Just a few months after the Genocide, Rwandans gathered at Amahoro stadium where the first post-genocide football match in the country took place on September 11, 1994 pitting SC Kiyovu against Rayon Sports.
Thousands trooped to the stadium to attend one common uniting event, one event that would bring them back together as one people and one nation: "Watching and enjoying a game of football”.
Football matches became more than mere contests. The games meant more than playing and winning a match. Football became a healing and reconciliation tool.
"After the Genocide, we used to play football for unity and reconciliation,” former Amavubi skipper Olivier Karekezi said.
Recently retired from international football, Karekezi reckons that the unity and togetherness forged by the people in the aftermath of the Genocide provided them with the bedrock for a successful run in the qualifiers for the Africa Cup of Nations 2004.
The Amavubi qualified for the final tournament hosted by Tunisia. They lost their opening match 2-1 to the hosts, drew 1-1 with Guinea and beat DR Congo 1-0 to finish third in Group A.
"Even if Amavubi went into Afcon 2004 and got eliminated at the group stage, the important thing of just qualifying was achieved,” says Karekzi before adding: " The 1994 Genocide left Rwanda with a gap, we couldn’t easily fill without football.”
The genocide took the lives of many players, referees, sports journalists and other key personalities who were synonymous with the popular sport.
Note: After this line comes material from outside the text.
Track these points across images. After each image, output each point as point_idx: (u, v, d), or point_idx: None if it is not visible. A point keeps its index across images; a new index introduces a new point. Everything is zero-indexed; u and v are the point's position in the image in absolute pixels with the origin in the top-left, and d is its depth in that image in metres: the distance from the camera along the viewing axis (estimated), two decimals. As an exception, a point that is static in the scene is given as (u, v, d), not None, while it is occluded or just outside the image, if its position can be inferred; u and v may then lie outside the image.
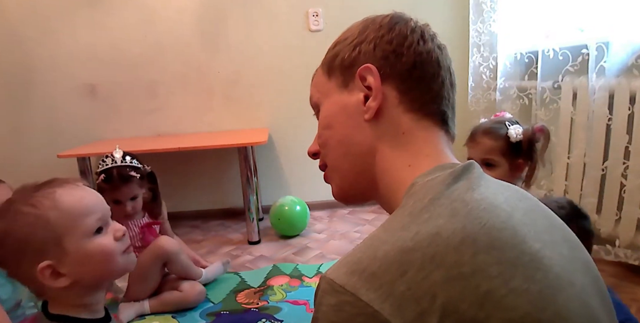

Young and old and promising talents were lost.
Rwandan football history will record such names as goalkeeper Louis Kirenga of Rwinkwavu who was famed for wonderful sportsmanship and fair play.
If there is anywhere, where the football field has demonstrated its power of unity, Rwanda stands out. From grieving and mourning, the people have rallied to set aside language and tribal barriers, religious differences, ethnicity, regionalism and all forms of segregation to speak one language – football.
How much football means and how it has healed a nation can still be measured in many different ways. The football measure is impossible to quantify because it stretches into the future.
Generation after generation, football will be played, generation after generation the story of the Genocide will be told and generation after generation; the game will be played and protected because it is the keeper and protector of the people.
In that long journey and love for the game that has continued to transform the people, Rwanda welcomes the continent and world to its land.
The next big thing in Rwandan football – the 2016 African Nations Championship (Chan) – the biggest continental football championship ever, comes to Kigali in two years’ time, five years after the successful Caf Under-17 championship in 2011 which followed the success of the 2009 Africa Youth championship.